* [Your task]
Here are records with pictures in them. Copy all of them exactly and leave the pictures out.

Collected data entries:
════════

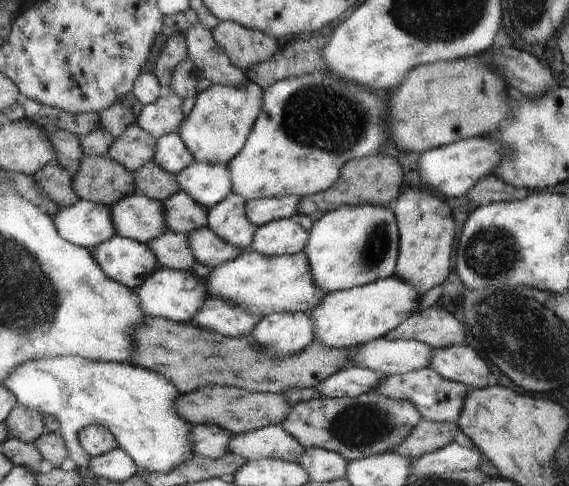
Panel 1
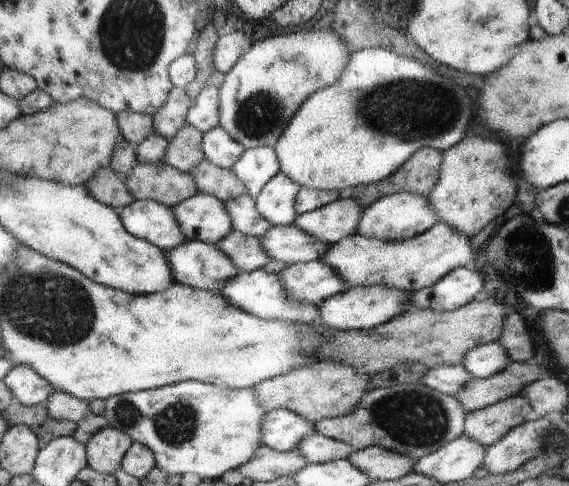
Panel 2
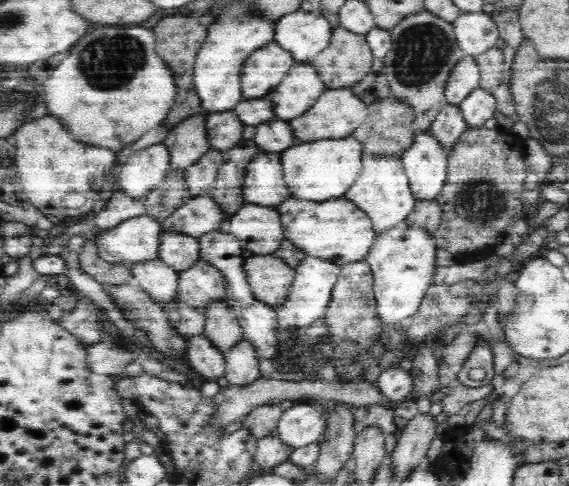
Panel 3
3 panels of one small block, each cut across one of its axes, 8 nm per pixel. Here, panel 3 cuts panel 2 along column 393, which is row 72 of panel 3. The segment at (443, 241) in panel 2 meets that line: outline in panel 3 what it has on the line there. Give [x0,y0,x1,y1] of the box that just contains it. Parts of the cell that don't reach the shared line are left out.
[241,41,294,99]

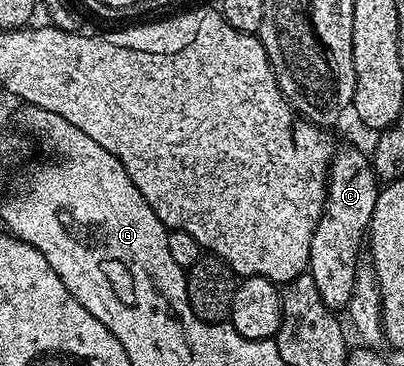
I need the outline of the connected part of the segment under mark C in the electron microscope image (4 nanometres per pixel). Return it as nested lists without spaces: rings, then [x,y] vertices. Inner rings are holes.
[[[346,147],[335,150],[334,159],[330,162],[330,175],[326,179],[326,200],[320,221],[312,233],[312,245],[310,246],[310,265],[308,273],[312,281],[316,281],[316,289],[324,305],[331,309],[345,308],[350,298],[354,295],[356,285],[356,273],[360,266],[360,260],[364,255],[364,244],[368,239],[370,222],[372,221],[372,209],[376,209],[376,197],[380,190],[380,180],[374,171],[374,165],[369,154],[366,155],[358,147]]]

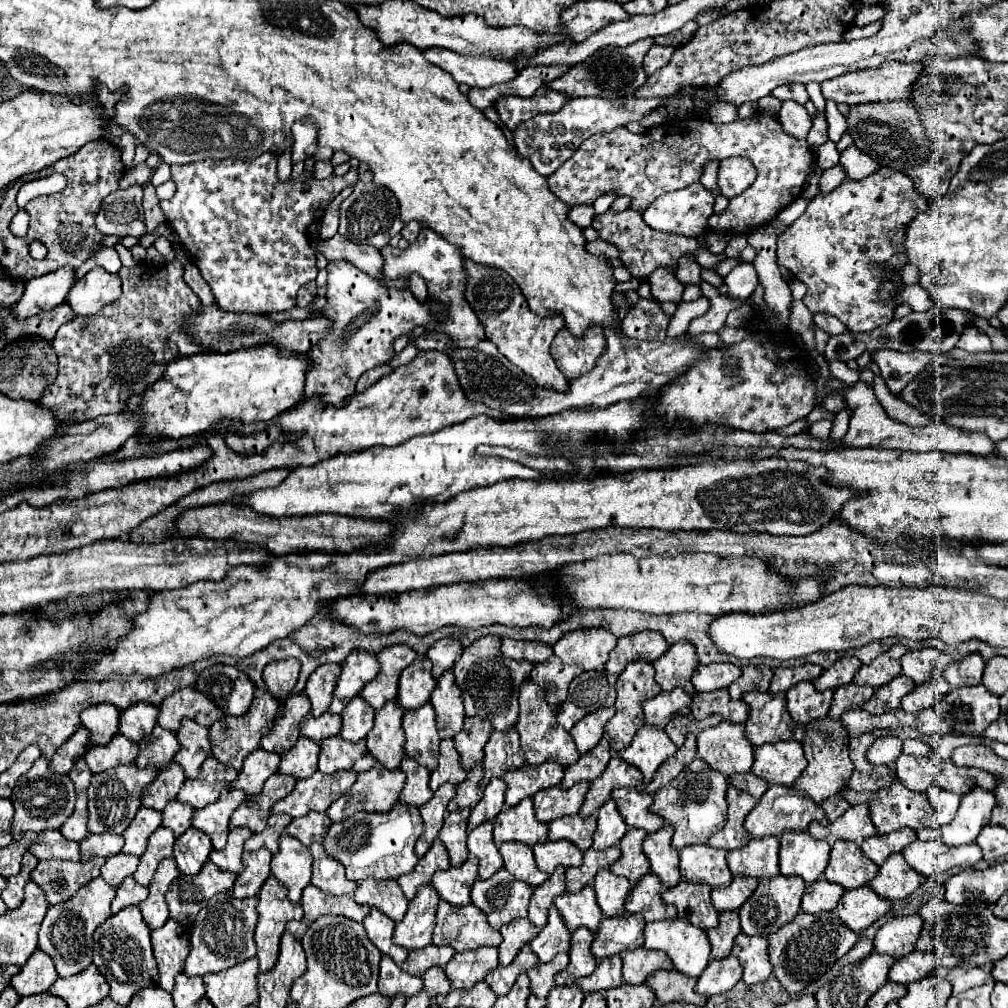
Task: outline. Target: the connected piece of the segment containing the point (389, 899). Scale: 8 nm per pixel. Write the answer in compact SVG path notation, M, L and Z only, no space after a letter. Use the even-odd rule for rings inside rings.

════════

* [Answer to this exercise]
Panel 1
Panel 2
Panel 3
3 panels of one small block, each cut across one of its axes, 8 nm per pixel. Here, panel 3 cuts panel 2 along column 393, which is row 72 of panel 3. The segment at (443, 241) in panel 2 meets that line: outline in panel 3 what it has on the line there. Give [x0,y0,x1,y1] of the box that just contains it. Parts of the cell that don't reach the shared line are left out.
[241,41,294,99]

I need the outline of the connected part of the segment under mark C in the electron microscope image (4 nanometres per pixel). Return it as nested lists without spaces: rings, then [x,y] vertices. Inner rings are holes.
[[[346,147],[335,150],[334,159],[330,162],[330,175],[326,179],[326,200],[320,221],[312,233],[312,245],[310,246],[310,265],[308,273],[312,281],[316,281],[316,289],[324,305],[331,309],[345,308],[350,298],[354,295],[356,285],[356,273],[360,266],[360,260],[364,255],[364,244],[368,239],[370,222],[372,221],[372,209],[376,209],[376,197],[380,190],[380,180],[374,171],[374,165],[369,154],[366,155],[358,147]]]

Task: outline. Target: the connected piece of the segment containing the point (389, 899). Scale: 8 nm per pixel. Write the answer in compact SVG path notation, M, L and Z only, no space after a letter. Use the even-odd rule for rings inside rings.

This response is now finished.